Instructions for the task:
Reproduce the rows below word for word, from the line containing "order: Pinales" through the end of the rows, with both ends included.

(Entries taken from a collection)
-- -- --
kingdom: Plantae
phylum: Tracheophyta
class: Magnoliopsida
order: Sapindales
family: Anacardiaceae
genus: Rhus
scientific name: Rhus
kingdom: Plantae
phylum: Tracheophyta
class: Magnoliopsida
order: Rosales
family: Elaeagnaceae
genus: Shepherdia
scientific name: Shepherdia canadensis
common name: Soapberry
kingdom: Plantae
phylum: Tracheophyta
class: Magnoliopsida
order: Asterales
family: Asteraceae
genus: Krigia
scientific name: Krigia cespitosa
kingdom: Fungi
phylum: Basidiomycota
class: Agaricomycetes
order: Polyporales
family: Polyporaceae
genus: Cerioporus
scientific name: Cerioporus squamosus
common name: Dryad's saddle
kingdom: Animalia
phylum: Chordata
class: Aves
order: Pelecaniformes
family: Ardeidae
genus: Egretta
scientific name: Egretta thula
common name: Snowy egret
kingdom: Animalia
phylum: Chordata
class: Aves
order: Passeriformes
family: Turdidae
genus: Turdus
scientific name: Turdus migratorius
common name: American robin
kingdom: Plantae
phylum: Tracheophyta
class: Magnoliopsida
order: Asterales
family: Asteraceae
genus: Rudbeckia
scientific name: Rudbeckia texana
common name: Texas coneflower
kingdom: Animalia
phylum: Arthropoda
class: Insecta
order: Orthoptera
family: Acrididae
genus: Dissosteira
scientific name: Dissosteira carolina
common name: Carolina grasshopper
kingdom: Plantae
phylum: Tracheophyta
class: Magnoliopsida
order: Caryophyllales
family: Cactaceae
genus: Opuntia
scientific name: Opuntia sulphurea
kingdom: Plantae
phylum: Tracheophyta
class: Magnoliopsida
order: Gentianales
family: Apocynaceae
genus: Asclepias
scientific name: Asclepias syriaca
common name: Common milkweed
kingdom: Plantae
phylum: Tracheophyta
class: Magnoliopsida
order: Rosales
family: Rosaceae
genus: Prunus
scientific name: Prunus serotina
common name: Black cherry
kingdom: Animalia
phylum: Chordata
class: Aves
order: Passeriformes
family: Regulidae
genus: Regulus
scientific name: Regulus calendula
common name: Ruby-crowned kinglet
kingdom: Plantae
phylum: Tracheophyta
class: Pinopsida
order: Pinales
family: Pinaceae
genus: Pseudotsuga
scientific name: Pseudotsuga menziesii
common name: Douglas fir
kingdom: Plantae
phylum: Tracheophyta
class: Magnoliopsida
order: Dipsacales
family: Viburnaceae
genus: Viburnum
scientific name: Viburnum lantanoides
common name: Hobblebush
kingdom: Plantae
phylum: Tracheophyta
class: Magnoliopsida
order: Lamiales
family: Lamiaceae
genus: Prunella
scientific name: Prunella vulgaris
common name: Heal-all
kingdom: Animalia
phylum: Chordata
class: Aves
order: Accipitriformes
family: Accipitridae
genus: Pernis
-- -- --
Exercise response:
order: Pinales
family: Pinaceae
genus: Pseudotsuga
scientific name: Pseudotsuga menziesii
common name: Douglas fir
kingdom: Plantae
phylum: Tracheophyta
class: Magnoliopsida
order: Dipsacales
family: Viburnaceae
genus: Viburnum
scientific name: Viburnum lantanoides
common name: Hobblebush
kingdom: Plantae
phylum: Tracheophyta
class: Magnoliopsida
order: Lamiales
family: Lamiaceae
genus: Prunella
scientific name: Prunella vulgaris
common name: Heal-all
kingdom: Animalia
phylum: Chordata
class: Aves
order: Accipitriformes
family: Accipitridae
genus: Pernis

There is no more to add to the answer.